╭──

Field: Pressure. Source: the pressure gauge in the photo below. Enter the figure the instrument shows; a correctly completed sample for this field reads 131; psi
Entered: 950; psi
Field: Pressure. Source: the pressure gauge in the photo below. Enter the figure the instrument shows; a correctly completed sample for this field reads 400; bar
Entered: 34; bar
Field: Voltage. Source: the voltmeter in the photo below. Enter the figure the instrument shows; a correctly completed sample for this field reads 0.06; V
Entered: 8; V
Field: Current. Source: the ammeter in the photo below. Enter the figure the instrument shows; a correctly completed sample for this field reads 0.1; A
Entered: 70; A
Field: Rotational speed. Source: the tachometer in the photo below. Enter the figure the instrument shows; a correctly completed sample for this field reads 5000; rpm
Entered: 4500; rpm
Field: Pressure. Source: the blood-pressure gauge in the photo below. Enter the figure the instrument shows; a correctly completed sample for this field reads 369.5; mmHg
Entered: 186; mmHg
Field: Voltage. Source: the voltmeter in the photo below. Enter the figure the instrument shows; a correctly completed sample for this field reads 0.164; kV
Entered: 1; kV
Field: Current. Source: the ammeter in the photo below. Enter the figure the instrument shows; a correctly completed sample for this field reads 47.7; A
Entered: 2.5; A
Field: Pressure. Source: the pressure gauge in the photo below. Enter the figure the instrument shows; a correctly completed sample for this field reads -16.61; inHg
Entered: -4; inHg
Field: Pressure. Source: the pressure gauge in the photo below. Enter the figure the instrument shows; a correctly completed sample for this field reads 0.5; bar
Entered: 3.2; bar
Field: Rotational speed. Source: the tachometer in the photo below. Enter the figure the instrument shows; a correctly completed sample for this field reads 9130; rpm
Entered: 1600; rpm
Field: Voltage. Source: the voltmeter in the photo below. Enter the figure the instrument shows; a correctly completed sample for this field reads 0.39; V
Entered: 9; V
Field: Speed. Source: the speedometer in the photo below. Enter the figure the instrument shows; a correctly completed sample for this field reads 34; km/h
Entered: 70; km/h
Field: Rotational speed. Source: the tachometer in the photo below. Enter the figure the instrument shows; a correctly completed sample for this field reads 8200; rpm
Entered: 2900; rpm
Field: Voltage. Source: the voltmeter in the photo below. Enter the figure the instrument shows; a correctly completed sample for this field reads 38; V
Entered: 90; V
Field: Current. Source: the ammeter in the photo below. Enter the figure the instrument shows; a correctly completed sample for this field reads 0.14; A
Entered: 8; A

╰──

Rewrite the rows starting at the line containing "reads 0.06; V" and ending at the line containing "Entered: 4500; rpm", swapping "the instrument shows" for "the instrument displays" and leaving everything else unchanged.

:: Solution for this exercise ::
Field: Voltage. Source: the voltmeter in the photo below. Enter the figure the instrument displays; a correctly completed sample for this field reads 0.06; V
Entered: 8; V
Field: Current. Source: the ammeter in the photo below. Enter the figure the instrument displays; a correctly completed sample for this field reads 0.1; A
Entered: 70; A
Field: Rotational speed. Source: the tachometer in the photo below. Enter the figure the instrument displays; a correctly completed sample for this field reads 5000; rpm
Entered: 4500; rpm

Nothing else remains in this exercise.